# Interesting accessory for Coupe owners - Seatbelt Holder



## Alex Baumann (Dec 19, 2001)

While browsing the ETK, I came across this interesting accessory. This might be a useful thing to have for Coupe owners, since the location of the center pillar is way back compared to the sedans and reaching to the seatbelt is not always that 'easy'.

As you can see in the picture, it's an easy install, the loop is pivoted, so it won't get bent when the seat is folded.

I'll call the parts department tomorrow to check the price.

Part Number : 52 30 0 302 425


----------



## FrenchBoy (Apr 16, 2002)

That does seem like an useful artifact. Thanks Alex. 

Has anyone installed one?


----------



## Moolji (Jun 25, 2003)

Thanks, Alex! That seems very useful. Is it possible to use on the passenger's side as well?



Alex Baumann said:


> While browsing the ETK, I came across this interesting accessory. This might be a useful thing to have for Coupe owners, since the location of the center pillar is way back compared to the sedans and reaching to the seatbelt is not always that 'easy'.
> 
> As you can see in the picture, it's an easy install, the loop is pivoted, so it won't get bent when the seat is folded.
> 
> ...


----------



## Alex Baumann (Dec 19, 2001)

Moolji said:


> Thanks, Alex! That seems very useful. Is it possible to use on the passenger's side as well?


Hi, complete kit for both left and right.


----------



## opelrsx (May 26, 2004)

complete kit for both side, i have them on my car, it was 49.5CAD...useful? for sure


----------



## little<>< (May 7, 2002)

Looks interesting, will definately need to look this one up at the dealership!

Thanks


----------



## Technic (Jun 24, 2002)

Alex Baumann said:


> While browsing the ETK, I came across this interesting accessory. This might be a useful thing to have for Coupe owners, since the location of the center pillar is way back compared to the sedans and reaching to the seatbelt is not always that 'easy'.

• [Dataset content]:
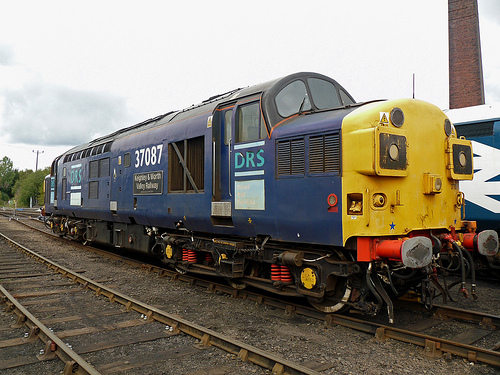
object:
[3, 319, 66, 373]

• [Task prompt]: Please reproduce the whole forum thread about the Coupe seatbelt holder word for word. The data shown here has no connection to the forum thread about the seatbelt holder.

• [Task response]:
# Interesting accessory for Coupe owners - Seatbelt Holder



## Alex Baumann (Dec 19, 2001)

While browsing the ETK, I came across this interesting accessory. This might be a useful thing to have for Coupe owners, since the location of the center pillar is way back compared to the sedans and reaching to the seatbelt is not always that 'easy'.

As you can see in the picture, it's an easy install, the loop is pivoted, so it won't get bent when the seat is folded.

I'll call the parts department tomorrow to check the price.

Part Number : 52 30 0 302 425


----------



## FrenchBoy (Apr 16, 2002)

That does seem like an useful artifact. Thanks Alex. 

Has anyone installed one?


----------



## Moolji (Jun 25, 2003)

Thanks, Alex! That seems very useful. Is it possible to use on the passenger's side as well?



Alex Baumann said:


> While browsing the ETK, I came across this interesting accessory. This might be a useful thing to have for Coupe owners, since the location of the center pillar is way back compared to the sedans and reaching to the seatbelt is not always that 'easy'.
> 
> As you can see in the picture, it's an easy install, the loop is pivoted, so it won't get bent when the seat is folded.
> 
> ...


----------



## Alex Baumann (Dec 19, 2001)

Moolji said:


> Thanks, Alex! That seems very useful. Is it possible to use on the passenger's side as well?


Hi, complete kit for both left and right.


----------



## opelrsx (May 26, 2004)

complete kit for both side, i have them on my car, it was 49.5CAD...useful? for sure


----------



## little<>< (May 7, 2002)

Looks interesting, will definately need to look this one up at the dealership!

Thanks


----------



## Technic (Jun 24, 2002)

Alex Baumann said:


> While browsing the ETK, I came across this interesting accessory. This might be a useful thing to have for Coupe owners, since the location of the center pillar is way back compared to the sedans and reaching to the seatbelt is not always that 'easy'.